W3C home > Mailing lists > Public > xmlschema-dev@w3.org > September 2003

RE: Platform-independent way of specifying line separator

From: Anli Shundi <ashundi@tibco.com>
Date: Fri, 05 Sep 2003 17:21:06 -0400
To: winkowski@mitre.org, xmlschema-dev@w3.org
Message-id: <JGEJICKDMCIHCMNBOCOAEEFCCBAA.ashundi@tibco.com>

The parser will convert line endings to #xA but you can still specify
the #xD character through character escaping: &#xD; 

So \n would match all 'normal line endings' as normalized by the
parser.  If the data has an #xD it's because the author didn't want it
to be normalized/considered as a line ending ?

Anli Shundi
TIBCO Software Inc.
www.tibco.com

> -----Original Message-----
> From: xmlschema-dev-request@w3.org
> [mailto:xmlschema-dev-request@w3.org]On Behalf Of winkowski@mitre.org
> Sent: Friday, September 05, 2003 4:28 PM
> To: xmlschema-dev@w3.org
> Subject: Re: Platform-indendent way of specifying line separator
> 
> 
> 
> If end-of-line sequences are normlaized to a single newline 
> character (#xA)

▶ [Data]:

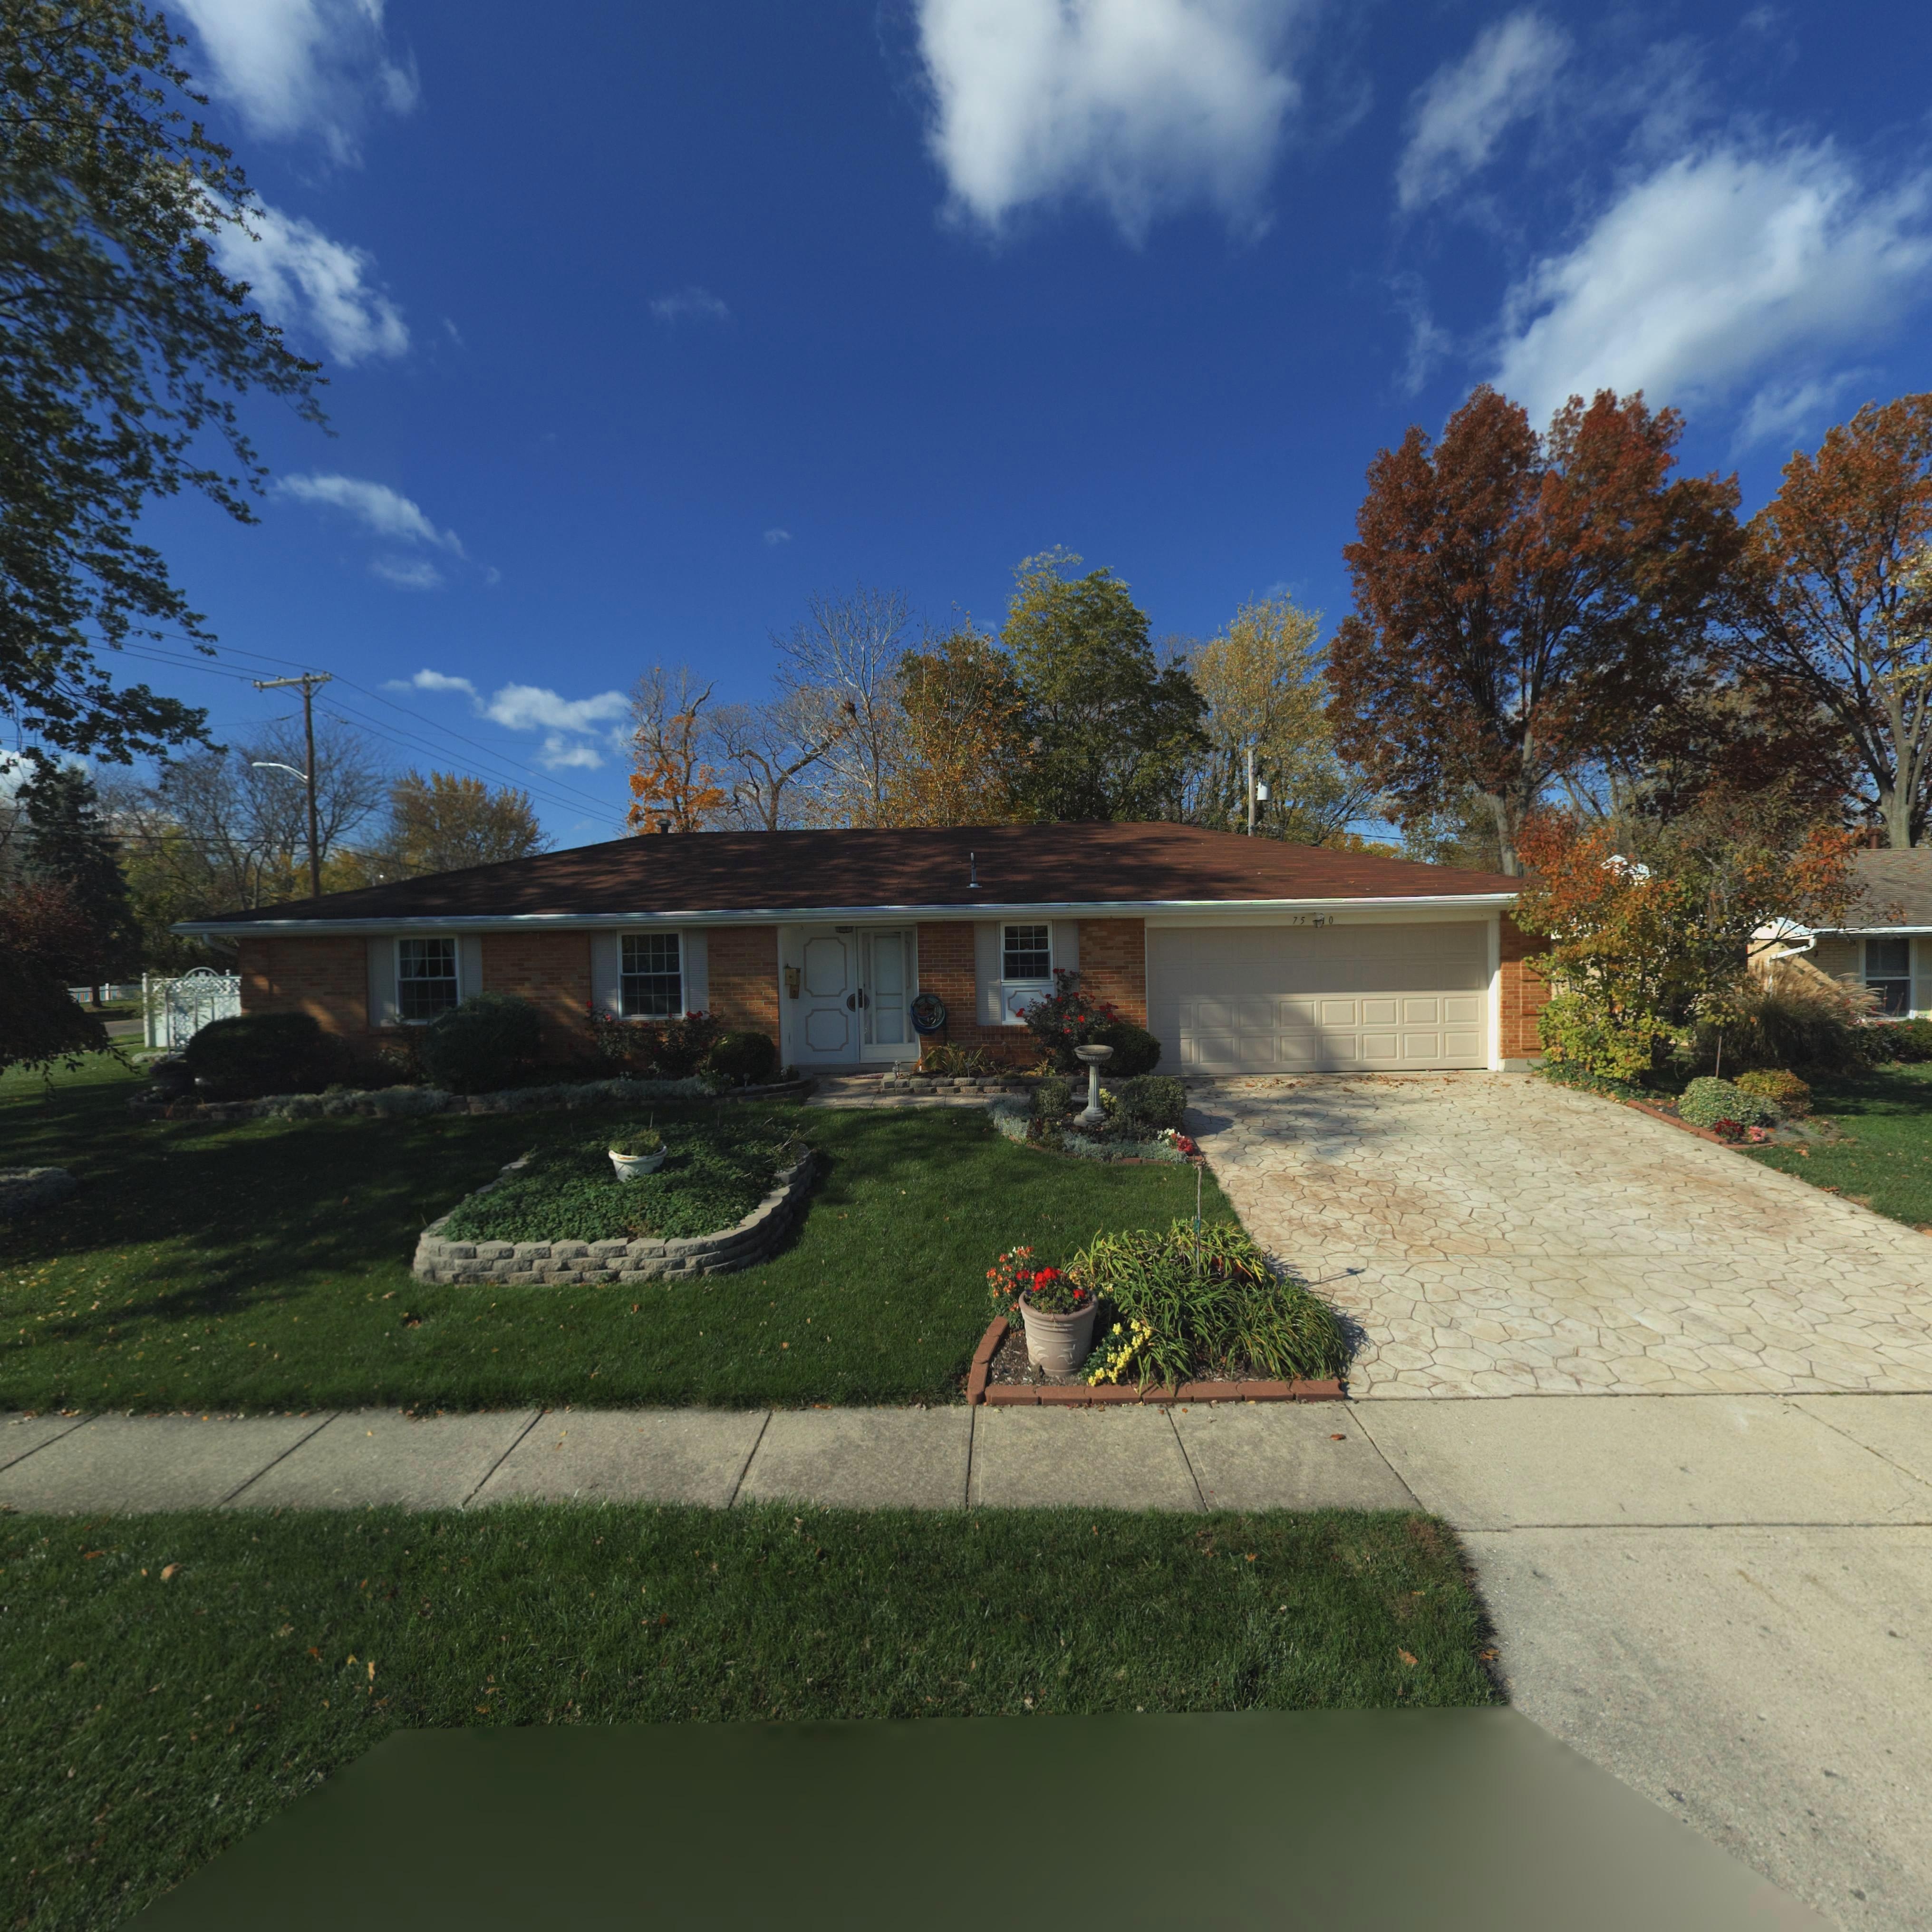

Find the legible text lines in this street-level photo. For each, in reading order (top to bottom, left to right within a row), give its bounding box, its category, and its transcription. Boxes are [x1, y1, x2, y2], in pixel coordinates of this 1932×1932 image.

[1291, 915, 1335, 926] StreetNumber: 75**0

▶ [What to produce]: Can you transcribe the stretch of the line-separator email that opens with the words containing "From: Anli Shundi" and closes with "TIBCO Software Inc.", keeping every character unchanged?

▶ [Solution to the problem]:
From: Anli Shundi <ashundi@tibco.com>
Date: Fri, 05 Sep 2003 17:21:06 -0400
To: winkowski@mitre.org, xmlschema-dev@w3.org
Message-id: <JGEJICKDMCIHCMNBOCOAEEFCCBAA.ashundi@tibco.com>

The parser will convert line endings to #xA but you can still specify
the #xD character through character escaping: &#xD; 

So \n would match all 'normal line endings' as normalized by the
parser.  If the data has an #xD it's because the author didn't want it
to be normalized/considered as a line ending ?

Anli Shundi
TIBCO Software Inc.